练习说明:
把含有“collector number: 10928”的那一行直到含有“state / province: Sarawak”的那一行（首尾两行都包括在内）列成 Markdown 表格，设“序号”和“内容”两列，空行不列入。

练习材料:
★ ★ ★ ★ ★ ★ ★

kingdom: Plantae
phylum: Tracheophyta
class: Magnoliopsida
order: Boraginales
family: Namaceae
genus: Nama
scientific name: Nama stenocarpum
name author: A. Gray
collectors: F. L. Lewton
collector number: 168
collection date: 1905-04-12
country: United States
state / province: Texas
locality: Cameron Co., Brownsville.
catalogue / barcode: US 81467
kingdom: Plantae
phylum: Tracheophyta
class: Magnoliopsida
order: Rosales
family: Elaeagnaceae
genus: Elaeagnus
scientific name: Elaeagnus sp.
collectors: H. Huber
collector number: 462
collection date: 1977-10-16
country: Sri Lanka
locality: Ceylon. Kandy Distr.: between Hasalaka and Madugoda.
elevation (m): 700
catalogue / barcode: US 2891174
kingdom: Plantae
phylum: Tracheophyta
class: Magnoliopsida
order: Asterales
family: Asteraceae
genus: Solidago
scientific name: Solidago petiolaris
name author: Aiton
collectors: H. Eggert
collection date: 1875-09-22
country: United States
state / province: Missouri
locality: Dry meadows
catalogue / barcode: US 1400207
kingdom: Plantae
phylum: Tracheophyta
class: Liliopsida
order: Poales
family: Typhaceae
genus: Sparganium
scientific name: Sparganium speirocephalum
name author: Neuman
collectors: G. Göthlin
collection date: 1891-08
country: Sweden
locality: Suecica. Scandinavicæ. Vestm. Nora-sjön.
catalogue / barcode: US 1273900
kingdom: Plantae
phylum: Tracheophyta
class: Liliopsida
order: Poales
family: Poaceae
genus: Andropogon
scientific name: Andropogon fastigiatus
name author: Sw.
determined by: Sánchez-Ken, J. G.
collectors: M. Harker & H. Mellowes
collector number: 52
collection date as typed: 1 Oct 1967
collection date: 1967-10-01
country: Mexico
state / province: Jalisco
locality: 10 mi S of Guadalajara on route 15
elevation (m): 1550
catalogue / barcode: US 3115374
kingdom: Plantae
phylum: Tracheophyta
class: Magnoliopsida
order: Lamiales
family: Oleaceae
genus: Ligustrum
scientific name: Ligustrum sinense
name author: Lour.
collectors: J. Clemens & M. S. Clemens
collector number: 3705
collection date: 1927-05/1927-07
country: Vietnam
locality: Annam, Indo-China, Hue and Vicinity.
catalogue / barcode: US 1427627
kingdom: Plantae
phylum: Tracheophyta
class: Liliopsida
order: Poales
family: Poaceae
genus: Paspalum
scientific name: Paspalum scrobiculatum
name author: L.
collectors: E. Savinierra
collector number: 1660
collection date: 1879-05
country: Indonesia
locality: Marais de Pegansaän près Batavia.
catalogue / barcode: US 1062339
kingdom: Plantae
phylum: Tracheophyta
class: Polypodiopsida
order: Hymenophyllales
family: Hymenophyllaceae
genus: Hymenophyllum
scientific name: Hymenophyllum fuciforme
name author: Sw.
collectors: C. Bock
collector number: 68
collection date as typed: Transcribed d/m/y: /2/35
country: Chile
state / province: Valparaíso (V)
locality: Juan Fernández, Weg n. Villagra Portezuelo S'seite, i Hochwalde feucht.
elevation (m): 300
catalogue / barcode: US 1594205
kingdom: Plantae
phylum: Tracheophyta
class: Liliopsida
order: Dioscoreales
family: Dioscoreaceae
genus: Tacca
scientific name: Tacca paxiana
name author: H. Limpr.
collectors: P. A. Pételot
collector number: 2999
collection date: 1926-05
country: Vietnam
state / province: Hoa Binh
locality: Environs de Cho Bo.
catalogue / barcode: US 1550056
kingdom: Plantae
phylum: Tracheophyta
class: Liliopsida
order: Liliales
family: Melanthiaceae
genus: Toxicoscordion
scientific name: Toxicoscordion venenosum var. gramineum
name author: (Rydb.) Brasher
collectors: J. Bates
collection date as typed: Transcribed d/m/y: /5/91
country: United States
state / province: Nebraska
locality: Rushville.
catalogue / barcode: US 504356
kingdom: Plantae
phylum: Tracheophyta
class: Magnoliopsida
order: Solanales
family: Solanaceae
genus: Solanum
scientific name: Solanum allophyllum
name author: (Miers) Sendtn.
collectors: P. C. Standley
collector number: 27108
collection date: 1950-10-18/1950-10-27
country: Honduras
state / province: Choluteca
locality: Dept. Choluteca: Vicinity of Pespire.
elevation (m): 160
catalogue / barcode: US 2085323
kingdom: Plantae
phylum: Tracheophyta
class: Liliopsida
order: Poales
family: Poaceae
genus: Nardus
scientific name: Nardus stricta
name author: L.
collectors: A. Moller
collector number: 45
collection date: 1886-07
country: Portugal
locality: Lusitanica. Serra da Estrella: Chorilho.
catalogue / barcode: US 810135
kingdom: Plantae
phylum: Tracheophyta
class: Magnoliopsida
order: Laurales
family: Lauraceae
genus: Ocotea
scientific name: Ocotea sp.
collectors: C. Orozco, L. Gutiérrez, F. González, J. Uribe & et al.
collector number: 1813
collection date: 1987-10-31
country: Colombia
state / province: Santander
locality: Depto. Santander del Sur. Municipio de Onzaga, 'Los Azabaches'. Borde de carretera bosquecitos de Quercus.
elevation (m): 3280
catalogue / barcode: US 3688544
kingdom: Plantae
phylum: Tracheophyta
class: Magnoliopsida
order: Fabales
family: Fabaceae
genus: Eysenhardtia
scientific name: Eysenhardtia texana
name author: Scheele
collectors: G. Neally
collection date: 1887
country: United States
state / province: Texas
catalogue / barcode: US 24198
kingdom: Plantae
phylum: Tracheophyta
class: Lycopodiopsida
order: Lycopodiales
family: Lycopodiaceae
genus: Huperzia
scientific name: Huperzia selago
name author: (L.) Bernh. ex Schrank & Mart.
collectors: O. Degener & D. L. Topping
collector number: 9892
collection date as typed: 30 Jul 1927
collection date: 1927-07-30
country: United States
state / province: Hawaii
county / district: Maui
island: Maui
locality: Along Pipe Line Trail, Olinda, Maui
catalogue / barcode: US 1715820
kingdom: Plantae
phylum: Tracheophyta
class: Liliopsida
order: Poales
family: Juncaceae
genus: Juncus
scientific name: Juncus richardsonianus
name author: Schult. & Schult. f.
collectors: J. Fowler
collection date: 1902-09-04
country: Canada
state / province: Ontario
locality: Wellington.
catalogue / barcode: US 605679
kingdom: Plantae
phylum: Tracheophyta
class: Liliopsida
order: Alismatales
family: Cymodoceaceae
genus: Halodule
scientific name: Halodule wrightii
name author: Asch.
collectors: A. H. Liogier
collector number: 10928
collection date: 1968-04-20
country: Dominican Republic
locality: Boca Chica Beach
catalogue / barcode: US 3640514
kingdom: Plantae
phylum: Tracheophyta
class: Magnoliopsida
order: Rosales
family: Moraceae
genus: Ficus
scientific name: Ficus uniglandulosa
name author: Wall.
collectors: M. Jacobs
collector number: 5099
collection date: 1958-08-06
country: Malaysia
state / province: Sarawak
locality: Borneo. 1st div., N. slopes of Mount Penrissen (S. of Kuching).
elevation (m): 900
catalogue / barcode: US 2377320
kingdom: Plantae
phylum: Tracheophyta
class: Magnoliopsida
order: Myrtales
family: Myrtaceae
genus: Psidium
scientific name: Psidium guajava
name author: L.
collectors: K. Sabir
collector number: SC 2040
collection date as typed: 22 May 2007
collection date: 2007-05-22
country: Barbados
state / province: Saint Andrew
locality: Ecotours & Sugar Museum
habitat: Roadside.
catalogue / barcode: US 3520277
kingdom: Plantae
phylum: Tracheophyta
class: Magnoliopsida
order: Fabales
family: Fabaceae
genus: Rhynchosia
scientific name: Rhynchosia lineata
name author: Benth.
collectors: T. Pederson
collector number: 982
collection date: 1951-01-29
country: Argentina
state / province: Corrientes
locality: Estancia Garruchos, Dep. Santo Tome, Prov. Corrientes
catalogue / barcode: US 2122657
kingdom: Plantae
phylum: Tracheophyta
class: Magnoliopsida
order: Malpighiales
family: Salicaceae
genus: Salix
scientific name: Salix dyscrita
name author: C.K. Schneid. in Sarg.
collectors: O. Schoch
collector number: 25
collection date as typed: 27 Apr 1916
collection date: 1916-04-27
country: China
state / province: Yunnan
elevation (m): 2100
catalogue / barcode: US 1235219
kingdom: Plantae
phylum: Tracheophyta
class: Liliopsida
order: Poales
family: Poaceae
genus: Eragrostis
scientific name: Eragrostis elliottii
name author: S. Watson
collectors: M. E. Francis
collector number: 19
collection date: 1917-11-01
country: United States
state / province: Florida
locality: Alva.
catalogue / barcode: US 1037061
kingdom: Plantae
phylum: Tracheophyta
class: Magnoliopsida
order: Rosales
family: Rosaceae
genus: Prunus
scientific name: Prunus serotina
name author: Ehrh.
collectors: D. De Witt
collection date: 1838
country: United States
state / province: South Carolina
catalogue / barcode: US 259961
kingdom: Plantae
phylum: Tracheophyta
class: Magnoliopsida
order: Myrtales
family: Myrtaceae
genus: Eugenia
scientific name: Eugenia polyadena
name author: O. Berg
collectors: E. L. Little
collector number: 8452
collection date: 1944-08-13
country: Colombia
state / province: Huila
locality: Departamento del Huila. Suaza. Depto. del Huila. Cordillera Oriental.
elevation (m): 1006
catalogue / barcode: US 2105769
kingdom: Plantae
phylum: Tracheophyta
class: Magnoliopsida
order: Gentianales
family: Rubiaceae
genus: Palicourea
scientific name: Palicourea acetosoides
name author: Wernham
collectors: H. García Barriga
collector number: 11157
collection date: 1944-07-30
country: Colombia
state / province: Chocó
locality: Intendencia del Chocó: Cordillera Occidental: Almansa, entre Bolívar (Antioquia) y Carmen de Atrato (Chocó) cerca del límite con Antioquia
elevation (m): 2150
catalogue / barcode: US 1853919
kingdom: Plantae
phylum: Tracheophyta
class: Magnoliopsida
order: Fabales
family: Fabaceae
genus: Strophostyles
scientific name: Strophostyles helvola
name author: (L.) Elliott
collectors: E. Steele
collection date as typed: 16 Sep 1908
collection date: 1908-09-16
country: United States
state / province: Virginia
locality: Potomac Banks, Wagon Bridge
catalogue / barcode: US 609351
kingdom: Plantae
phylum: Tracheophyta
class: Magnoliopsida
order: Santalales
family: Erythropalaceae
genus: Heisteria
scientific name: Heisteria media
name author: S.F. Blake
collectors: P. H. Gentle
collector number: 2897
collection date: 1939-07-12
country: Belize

★ ★ ★ ★ ★ ★ ★

作答内容:
| 序号 | 内容 |
|---|---|
| 1 | collector number: 10928 |
| 2 | collection date: 1968-04-20 |
| 3 | country: Dominican Republic |
| 4 | locality: Boca Chica Beach |
| 5 | catalogue / barcode: US 3640514 |
| 6 | kingdom: Plantae |
| 7 | phylum: Tracheophyta |
| 8 | class: Magnoliopsida |
| 9 | order: Rosales |
| 10 | family: Moraceae |
| 11 | genus: Ficus |
| 12 | scientific name: Ficus uniglandulosa |
| 13 | name author: Wall. |
| 14 | collectors: M. Jacobs |
| 15 | collector number: 5099 |
| 16 | collection date: 1958-08-06 |
| 17 | country: Malaysia |
| 18 | state / province: Sarawak |